» **WORK ITEM**:
The answer must consist only of the lines from the line with "renounced offensive warfare" to the line with "the Mauryan empire, with symbols of wheel and", both included, exactly as they stand below.

» **INPUT MATERIAL**:
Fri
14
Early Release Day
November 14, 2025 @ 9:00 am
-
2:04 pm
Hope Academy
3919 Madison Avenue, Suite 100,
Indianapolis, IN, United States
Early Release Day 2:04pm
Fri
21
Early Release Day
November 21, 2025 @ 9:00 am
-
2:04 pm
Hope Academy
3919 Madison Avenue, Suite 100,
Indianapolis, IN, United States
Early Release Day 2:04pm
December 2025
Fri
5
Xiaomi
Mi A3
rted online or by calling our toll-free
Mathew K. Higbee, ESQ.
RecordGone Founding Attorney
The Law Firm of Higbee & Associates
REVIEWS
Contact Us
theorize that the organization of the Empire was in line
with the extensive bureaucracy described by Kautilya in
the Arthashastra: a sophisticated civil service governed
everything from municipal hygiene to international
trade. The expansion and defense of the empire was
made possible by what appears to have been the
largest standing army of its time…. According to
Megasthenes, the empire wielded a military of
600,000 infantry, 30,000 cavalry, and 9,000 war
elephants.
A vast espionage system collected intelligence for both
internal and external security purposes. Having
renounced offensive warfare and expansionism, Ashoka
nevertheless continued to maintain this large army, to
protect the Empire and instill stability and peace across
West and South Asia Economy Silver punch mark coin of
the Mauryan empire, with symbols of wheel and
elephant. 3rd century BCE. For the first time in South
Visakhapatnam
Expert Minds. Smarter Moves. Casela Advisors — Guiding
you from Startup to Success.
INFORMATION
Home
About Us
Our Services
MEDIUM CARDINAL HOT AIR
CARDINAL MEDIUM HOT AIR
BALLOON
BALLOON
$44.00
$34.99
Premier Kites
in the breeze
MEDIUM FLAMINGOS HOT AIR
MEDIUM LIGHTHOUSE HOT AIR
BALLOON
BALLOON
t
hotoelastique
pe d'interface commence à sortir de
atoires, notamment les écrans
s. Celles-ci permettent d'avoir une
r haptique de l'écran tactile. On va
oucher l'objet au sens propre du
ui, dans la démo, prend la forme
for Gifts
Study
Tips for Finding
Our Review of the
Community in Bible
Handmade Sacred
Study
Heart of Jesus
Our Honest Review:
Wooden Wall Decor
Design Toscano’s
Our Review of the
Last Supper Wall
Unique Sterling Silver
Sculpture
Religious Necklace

» **EXERCISE RESULT**:
renounced offensive warfare and expansionism, Ashoka
nevertheless continued to maintain this large army, to
protect the Empire and instill stability and peace across
West and South Asia Economy Silver punch mark coin of
the Mauryan empire, with symbols of wheel and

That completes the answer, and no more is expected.